Bueno, don Ricardo, pero retomando a Gardel yo tengo claridad en que los derechos de autor y las regalías de las canciones que compuso, y de las que interpretó, para este momento ya han caducado y no hay, además, grandes bienes de fortuna que estén en discusión, bienes que motiven a los herederos a disputar su posesión; entonces, ¿Por qué no ha sido posible que autoricen la prueba de ADN a los restos de Carlos Gardel, a los de doña Berta Gardés, y a los del coronel Carlos Escayola; para afirmar o desvirtuar la posibilidad de que alguno de estos no hubiera tenido paternidad biológica sobre el cantor?

“Los derechos de las canciones ya han caducado y no sé si los de las películas que filmó ya lo hayan hecho o estén a punto de hacerlo.
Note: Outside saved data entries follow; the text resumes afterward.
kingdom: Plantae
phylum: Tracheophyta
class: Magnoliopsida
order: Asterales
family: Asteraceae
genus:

El caso es que en este momento, para empezar, no hay herederos que tengan derecho de posesión sobre los restos físicos de Carlos Gardel, y así lo han aceptado contradictores como mi amigo el Sr. Juan Carlos Esteban; entonces se requiere que el Estado, a través de una entidad como la Secretaría de Cultura, o el Museo de Historia Nacional, intervenga. Porque alguien tiene que disponer la autorización para que abran la tumba de Gardel y exhumen el cadáver, tiene que haber alguien que autorice a hacer ese estudio tanto en Argentina como en Uruguay. Incluso en Francia, que nunca mostró ningún interés oficial por Gardel. Lo que se ha hecho allá ha sido obra de argentinos. A usted no se le escapa lo que cuesta ese estudio. Miles de dólares. ¿Quién los va a pagar? Entonces, si el Estado no asume ese estudio, el problema es de financiación”.

Hay quién dice que la familia de Escayola se opone a que se practiquen esas pruebas.

“Yo no he escuchado nunca tal cosa, ni sabía eso. He conversado mucho con uruguayos sobre ese tema; incluido el Dr. Nelson Sica Dell´Isola, que es el presidente de la Academia de Tango en Uruguay, otro hombre exquisito, de una gran cultura y sabiduría; y ellos me dicen que están dispuestos a hacerlo pero la dificultad sigue siendo la misma: falta de dinero para financiar las costosas pruebas. Puede ser que los descendientes de Escayola den su autorización y que las autoridades argentinas den los permisos de exhumación pero ¿Quién paga eso, cuántos miles de dólares vale? ¿Quién pagará los honorarios de los forenses, patólogos, investigadores de todo tipo que se requieren? Ahí está el embrollo. Coincido con el alcance de su pregunta. El ADN es la única forma de terminar con esta discusión. Tendría que haber la voluntad política de hacerlo, tal como se ha hecho recientemente con unas momias, o se ha hecho con los restos de Colón. Eso lo pagó el Estado. Si los estados argentino y uruguayo quisieran intervenir en este asunto, la discusión se termina en un año”.

En gracia de discusión, digamos que los indicios dependen de quién los mire, y de quién los analice.